De la dictadura militar de García Meza conservó el ingrato recuerdo de una anécdota que me contaron unos religiosos encarcelados en julio de 1980, junto a mineros, fabriles, estudiantes y activistas de las ONG progresistas de entonces.
Los domingos se les permitía celebrar misa en las instalaciones del cuartel de Miraflores, celebración a la cual solían acudir algunos jefes militares. Había sermones, oraciones y cantos. Un domingo, al terminar la misa, un general cochabambino, que luego tuvo que lidiar con la justicia de los EE.UU., reprochó a los curitas que en sus sermones se ocuparan de las cosas de la tierra: “Ocúpense de las cosas del cielo y no se entrometan en las de la tierra”.
Hoy, 32 años después, me estremece escuchar los mismos argumentos, no en boca de un militar tal vez poco versado en temas históricos y filosóficos, sino en la del dueño de 25,000 libros; ayer autodefinido “el último jacobino” y hoy protagonista de la farándula nacional.
Nuestro personaje, con respecto al torpe general golpista, ha ido mucho más allá.
Con motivo de la presentación de la Carta Pastoral de los Obispos de Bolivia sobre la Ecología, antes de que ese documento se pusiera a disposición del público, respondiendo a un reflejo condicionado, nuestra estrella ha formulado sesudos conceptos de teología, indicando, con la pedantería que lo distingue, el camino que los prelados bolivianos deberían seguir para ser fieles a su vocación. Y ese mandato es, en palabras del aludido (¿o serán de Pierre Bourdieu?), “administrar almas”.
Esa expresión me ha dejado aturdido. Es cierto que no presumo poseer ni mil libros (prefiero pedirlos a las bibliotecas o compartirlos con los amigos), pero una mínima cultura clásica aún me acompaña. La verdad es que “administrar” me sabe mucho a negocios, empresas, medios de comunicación, pegas, sumas, restas y porcentajes, operaciones en que es versado el intelectual de marras.
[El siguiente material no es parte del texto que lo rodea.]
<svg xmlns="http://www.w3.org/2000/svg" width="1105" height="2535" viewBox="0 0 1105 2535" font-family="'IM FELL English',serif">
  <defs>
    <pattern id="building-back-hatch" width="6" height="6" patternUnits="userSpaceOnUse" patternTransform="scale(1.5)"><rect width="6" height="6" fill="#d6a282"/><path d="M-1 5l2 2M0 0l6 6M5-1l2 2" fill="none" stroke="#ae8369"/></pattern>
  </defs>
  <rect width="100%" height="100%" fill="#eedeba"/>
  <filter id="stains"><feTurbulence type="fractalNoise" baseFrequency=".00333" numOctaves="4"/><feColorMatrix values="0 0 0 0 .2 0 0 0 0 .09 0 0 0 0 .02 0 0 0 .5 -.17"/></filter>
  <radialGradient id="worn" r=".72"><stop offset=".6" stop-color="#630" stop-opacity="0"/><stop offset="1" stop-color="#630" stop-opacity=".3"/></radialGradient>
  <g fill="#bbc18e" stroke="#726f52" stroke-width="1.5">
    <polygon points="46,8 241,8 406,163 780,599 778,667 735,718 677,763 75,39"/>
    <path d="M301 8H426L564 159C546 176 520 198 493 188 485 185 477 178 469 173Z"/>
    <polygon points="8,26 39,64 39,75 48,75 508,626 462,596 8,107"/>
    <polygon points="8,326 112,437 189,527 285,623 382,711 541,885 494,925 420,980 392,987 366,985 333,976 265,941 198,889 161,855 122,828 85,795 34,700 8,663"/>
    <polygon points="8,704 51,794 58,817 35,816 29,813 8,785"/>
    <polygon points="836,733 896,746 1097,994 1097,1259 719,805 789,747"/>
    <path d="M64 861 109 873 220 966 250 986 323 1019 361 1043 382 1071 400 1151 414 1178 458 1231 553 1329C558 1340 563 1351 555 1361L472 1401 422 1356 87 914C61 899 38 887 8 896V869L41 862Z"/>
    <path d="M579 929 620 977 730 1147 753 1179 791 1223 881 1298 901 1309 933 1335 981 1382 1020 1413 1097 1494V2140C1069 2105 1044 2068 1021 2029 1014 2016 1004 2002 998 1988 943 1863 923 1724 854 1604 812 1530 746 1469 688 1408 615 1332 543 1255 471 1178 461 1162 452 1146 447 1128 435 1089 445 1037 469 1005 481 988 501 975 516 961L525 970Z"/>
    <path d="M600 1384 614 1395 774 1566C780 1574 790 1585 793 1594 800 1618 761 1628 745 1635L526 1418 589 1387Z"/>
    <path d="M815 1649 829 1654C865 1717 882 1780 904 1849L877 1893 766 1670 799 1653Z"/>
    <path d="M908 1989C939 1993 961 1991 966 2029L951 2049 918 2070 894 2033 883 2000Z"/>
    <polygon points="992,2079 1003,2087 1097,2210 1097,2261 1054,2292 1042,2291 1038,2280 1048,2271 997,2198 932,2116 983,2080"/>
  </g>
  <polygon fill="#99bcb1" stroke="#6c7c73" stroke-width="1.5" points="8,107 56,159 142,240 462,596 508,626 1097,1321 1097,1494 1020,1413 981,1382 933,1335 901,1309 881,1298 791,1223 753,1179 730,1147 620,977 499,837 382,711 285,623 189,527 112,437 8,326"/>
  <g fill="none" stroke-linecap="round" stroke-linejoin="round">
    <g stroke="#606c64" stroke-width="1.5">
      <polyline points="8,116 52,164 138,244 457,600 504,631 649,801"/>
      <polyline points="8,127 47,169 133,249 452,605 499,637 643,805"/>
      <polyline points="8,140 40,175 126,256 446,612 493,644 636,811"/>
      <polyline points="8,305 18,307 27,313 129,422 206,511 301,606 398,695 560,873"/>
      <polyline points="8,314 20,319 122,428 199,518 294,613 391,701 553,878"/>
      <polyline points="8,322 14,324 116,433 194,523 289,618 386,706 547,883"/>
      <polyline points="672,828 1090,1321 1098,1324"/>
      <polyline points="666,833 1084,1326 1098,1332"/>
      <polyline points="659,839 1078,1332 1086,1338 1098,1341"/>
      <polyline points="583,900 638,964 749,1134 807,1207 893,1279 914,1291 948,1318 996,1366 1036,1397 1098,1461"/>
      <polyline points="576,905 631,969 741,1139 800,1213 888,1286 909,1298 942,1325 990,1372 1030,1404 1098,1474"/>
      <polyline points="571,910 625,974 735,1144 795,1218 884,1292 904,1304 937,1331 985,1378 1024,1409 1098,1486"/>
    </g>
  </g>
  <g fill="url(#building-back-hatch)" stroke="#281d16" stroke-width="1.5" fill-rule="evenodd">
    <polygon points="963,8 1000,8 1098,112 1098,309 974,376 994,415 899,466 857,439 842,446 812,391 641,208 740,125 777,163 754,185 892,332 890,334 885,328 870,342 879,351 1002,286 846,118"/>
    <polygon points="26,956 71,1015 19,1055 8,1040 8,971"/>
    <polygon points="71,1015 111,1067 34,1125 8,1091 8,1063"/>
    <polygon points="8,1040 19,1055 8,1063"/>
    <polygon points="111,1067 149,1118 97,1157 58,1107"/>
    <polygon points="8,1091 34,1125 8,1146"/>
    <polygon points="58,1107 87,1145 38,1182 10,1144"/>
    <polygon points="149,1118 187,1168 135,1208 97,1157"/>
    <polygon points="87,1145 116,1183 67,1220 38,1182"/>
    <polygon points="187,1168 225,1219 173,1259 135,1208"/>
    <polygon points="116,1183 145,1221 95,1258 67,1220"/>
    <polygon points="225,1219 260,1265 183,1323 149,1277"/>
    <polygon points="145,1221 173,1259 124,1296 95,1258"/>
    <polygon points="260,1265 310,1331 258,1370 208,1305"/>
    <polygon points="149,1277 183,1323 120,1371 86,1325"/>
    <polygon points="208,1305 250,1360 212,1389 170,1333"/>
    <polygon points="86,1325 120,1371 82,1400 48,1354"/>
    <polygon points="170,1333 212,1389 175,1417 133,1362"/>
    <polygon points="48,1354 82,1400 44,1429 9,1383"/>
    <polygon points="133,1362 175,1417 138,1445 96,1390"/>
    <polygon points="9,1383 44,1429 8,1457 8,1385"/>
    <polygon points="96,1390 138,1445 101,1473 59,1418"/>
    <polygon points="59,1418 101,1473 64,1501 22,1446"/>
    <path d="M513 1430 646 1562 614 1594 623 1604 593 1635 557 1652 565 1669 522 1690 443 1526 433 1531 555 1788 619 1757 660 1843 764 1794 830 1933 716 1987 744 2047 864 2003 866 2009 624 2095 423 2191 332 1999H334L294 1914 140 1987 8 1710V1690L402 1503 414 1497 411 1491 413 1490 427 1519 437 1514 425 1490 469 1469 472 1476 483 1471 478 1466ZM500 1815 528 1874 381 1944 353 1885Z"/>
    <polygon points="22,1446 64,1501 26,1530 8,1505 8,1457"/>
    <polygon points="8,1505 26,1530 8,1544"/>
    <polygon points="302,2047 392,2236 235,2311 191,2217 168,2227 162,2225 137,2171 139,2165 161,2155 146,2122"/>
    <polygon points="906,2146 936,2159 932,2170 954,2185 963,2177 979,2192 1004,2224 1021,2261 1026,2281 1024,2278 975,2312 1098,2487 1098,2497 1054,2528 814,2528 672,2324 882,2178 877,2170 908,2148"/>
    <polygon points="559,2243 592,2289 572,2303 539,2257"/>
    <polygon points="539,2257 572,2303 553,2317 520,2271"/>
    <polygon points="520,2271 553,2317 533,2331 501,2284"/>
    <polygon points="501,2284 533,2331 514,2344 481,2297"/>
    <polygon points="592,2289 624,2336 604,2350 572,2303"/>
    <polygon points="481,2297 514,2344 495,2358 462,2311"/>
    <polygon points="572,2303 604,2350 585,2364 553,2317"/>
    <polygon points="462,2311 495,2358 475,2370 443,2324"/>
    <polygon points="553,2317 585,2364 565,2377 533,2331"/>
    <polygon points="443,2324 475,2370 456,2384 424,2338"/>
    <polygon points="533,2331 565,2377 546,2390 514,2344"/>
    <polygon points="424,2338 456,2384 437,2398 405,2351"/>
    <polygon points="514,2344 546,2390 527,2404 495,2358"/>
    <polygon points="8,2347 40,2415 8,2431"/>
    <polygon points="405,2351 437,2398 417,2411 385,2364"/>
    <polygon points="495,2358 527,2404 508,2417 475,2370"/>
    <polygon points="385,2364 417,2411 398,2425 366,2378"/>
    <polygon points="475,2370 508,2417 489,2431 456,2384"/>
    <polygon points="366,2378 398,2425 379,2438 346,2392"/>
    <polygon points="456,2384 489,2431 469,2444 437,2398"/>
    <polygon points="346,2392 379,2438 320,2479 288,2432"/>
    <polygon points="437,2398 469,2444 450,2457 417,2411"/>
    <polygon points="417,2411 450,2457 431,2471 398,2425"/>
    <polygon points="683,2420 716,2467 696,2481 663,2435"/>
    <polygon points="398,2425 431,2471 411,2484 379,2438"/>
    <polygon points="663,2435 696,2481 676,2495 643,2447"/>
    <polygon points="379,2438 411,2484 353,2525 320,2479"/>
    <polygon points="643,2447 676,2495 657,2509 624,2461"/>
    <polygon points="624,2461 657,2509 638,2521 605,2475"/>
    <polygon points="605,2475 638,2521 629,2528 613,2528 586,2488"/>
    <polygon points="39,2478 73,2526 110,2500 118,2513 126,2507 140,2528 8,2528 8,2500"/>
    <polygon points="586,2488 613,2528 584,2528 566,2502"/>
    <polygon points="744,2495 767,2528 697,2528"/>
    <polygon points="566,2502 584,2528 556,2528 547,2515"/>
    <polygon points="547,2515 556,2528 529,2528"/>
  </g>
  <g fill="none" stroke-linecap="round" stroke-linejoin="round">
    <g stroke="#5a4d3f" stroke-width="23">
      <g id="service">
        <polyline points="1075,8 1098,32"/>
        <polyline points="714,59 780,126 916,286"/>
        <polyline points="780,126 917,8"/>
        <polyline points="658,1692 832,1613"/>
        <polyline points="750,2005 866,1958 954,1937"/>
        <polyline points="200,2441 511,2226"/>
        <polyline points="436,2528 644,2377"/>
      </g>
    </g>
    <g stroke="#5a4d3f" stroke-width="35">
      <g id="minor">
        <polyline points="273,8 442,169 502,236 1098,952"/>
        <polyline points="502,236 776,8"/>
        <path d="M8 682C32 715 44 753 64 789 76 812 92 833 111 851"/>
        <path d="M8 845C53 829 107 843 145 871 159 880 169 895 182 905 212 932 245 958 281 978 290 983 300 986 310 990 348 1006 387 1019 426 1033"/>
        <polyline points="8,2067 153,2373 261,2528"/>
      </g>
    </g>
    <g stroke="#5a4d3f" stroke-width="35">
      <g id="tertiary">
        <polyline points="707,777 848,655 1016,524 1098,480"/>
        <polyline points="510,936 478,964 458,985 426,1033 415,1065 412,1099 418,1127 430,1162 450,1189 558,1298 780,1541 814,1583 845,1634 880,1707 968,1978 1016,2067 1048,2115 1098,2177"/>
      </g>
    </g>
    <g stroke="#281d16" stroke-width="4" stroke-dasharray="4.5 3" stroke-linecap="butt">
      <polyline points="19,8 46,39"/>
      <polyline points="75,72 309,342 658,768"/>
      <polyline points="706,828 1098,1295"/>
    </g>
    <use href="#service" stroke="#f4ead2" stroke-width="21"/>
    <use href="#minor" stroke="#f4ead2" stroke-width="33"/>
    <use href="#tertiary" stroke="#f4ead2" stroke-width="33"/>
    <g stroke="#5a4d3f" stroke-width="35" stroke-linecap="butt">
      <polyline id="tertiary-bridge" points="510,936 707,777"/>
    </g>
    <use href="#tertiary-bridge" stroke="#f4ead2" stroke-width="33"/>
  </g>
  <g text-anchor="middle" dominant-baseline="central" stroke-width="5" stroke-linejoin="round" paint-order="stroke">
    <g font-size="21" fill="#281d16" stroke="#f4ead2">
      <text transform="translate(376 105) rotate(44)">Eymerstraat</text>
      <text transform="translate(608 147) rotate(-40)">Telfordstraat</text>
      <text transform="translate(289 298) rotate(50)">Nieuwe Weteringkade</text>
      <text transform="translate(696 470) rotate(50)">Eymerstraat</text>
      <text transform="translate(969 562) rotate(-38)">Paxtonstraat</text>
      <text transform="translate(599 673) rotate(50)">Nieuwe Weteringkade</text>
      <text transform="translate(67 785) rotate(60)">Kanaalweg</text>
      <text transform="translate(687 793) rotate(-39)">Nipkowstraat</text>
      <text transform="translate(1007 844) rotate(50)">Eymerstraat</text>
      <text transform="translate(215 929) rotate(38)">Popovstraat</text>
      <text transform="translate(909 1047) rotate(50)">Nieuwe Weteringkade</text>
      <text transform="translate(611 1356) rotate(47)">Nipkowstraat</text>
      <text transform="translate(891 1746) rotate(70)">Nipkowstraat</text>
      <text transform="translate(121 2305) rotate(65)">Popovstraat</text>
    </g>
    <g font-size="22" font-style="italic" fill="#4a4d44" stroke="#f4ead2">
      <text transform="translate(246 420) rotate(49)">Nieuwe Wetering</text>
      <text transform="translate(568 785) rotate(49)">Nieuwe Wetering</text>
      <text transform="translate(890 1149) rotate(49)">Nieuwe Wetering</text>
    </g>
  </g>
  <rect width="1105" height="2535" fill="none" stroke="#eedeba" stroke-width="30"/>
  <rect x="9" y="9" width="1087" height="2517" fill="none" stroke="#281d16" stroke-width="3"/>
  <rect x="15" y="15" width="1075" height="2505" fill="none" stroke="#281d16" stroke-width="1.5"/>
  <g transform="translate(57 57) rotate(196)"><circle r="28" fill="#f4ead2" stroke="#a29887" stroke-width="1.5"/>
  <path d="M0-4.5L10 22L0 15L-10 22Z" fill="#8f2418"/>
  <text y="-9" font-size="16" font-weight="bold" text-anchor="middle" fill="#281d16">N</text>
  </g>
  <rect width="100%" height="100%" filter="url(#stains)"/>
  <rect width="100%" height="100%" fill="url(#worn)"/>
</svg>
Consecuentemente, “administrar almas” me suscita imágenes de almas en fila delante de un escritorio eclesiástico, para ser catalogadas, ordenadas, pesadas, fichadas y reinscritas, tal vez con el fin de obtener algún bono-indulgencia, para las almas solteras o las copleras.
Los seguidores de Platón, a mi modesto criterio, han hecho mucho daño a la teología cristiana, induciéndola a separar el “cuerpo” del “alma”; el cuerpo mortal, portador de vicios y pecados, y el alma inmortal, sede de virtudes y de la chispa de divinidad. De esa manera, por una especie de colonialismo filosófico, se suplantó la sana distinción semítica de la unidad de la persona humana, hecha, como diría Pablo de Tarso, de un cuerpo carnal y, a la vez, espiritual, con la deformante visión platónica. Visión que, por lo visto, todavía enamora a los tataranietos de Maximilien Robespierre, el cual guillotinaba cabezas sin importarle si el alma quedaba liberada del cuerpo o pasaba bajo la administración eclesiástica.
Es justamente esa unidad del mismo hombre que vive ora según la carne y ora según el espíritu, en el cual lo carnal busca “transfigurarse” en lo espiritual, la que autoriza y obliga a los Obispos a dar su palabra de pastores para orientar a los que creen y desean escucharlos, siguiendo un enfoque que está muy cerca al sentir de los pueblos indígenas. Esos mismos pueblos que hoy son ultrajados desde el poder por no comulgar con los planes “carnales” de los que, parafraseando una acertada expresión de nuestros Obispos, actúan como paladines de la “ecología inhumana”.